Wednesday,   18-May-2022   04:02 PM (IST)

The Indian rupee erased early advances and ended the session a tad lower at 77.58/59 levels compared to its opening at 77.55/56 levels after touching the low of 77.61/62 levels amid persistent concerns of more aggressive policy measures from global central banks to cool inflation, even as the pace of economic growth around the world is threatened from the fallout of the Ukraine conflict. Rupee traded in the range of 77.4725-77.61 levels today. Rupee had climbed to as high as 77.4725/4825 levels earlier in the day, as local shares rose as much as 0.9%, tracking the rise of Asian equities. This had followed overnight advances on Wall Street on robust U.S. economic data. The rupee traded mostly in line with steady to declining moves of regional peers except the South Korean won, which was the best performer today among Asia’s key currencies. Asian currencies were broadly mixed. Indian federal government bond yields ended largely unchanged ahead of the release of minutes of the Monetary Policy Committee’s unscheduled meeting held earlier this month. After trading higher for better part of the day, equity markets turned volatile and ended lower. The benchmark S&P BSE Sensex ended at 54,209, down 110 points or 0.2 per cent. The NSE Nifty50 closed at 16,240, down 19 points or 0.12 per cent. In the forward segment 1mth, 3mth and 6mth annualized premia ended the day at 3.43%, 3.40% and 3.47% respectively.
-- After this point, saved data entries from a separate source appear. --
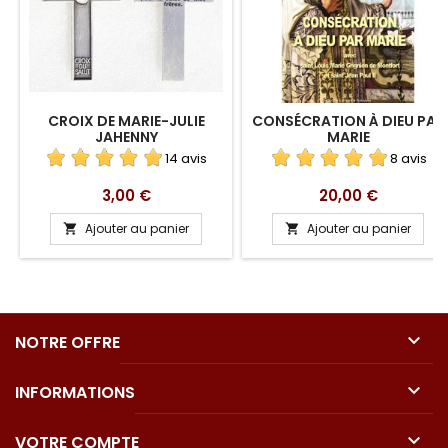
CROIX DE MARIE-JULIE
CONSÉCRATION À DIEU PAR
JAHENNY
MARIE
14 avis
8 avis
Prix
Prix
3,00 €
20,00 €
Ajouter au panier
Ajouter au panier



NOTRE OFFRE

INFORMATIONS

VOTRE COMPTE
The U.S. dollar bounced back on Wednesday, a day after its biggest daily loss in more than two months, as U.S. Federal Reserve chief Jerome Powell struck a more hawkish tone as the central bank battles to rein in surging inflation. Powell pledged that the U.S. central bank would ratchet up interest rates as high as needed, including taking rates above neutral, to kill a surge in inflation that he said threatened the foundation of the economy. The neutral rate is the level at which economic activity is neither simulated nor constrained. The euro slipped 0.3% to $1.0516, reversing an earlier rise to a one-week high, a day after European Central Bank policymaker Klaas Knot said a 50 basis point rate increase in July was possible if inflation broadens. Sterling fell 0.7% to $1.2406 as data showing British inflation surged 9% last month to its highest annual rate since 1982 piled pressure on policymakers to help households facing a worsening cost-of-living crisis. The Australian dollar fell 0.3% to $0.70075 as Australian wage growth ticked up by only a fraction last quarter, leading investors to scale back bets on larger increases in interest rates. Figures from the Australian Bureau of Statistics on Wednesday showed its wage price index (WPI) rose 0.7% in the March quarter, missing forecasts for a 0.8% increase. The yen rose 0.1% to 129.14 per dollar, holding steady just above the two-decade low hit last week.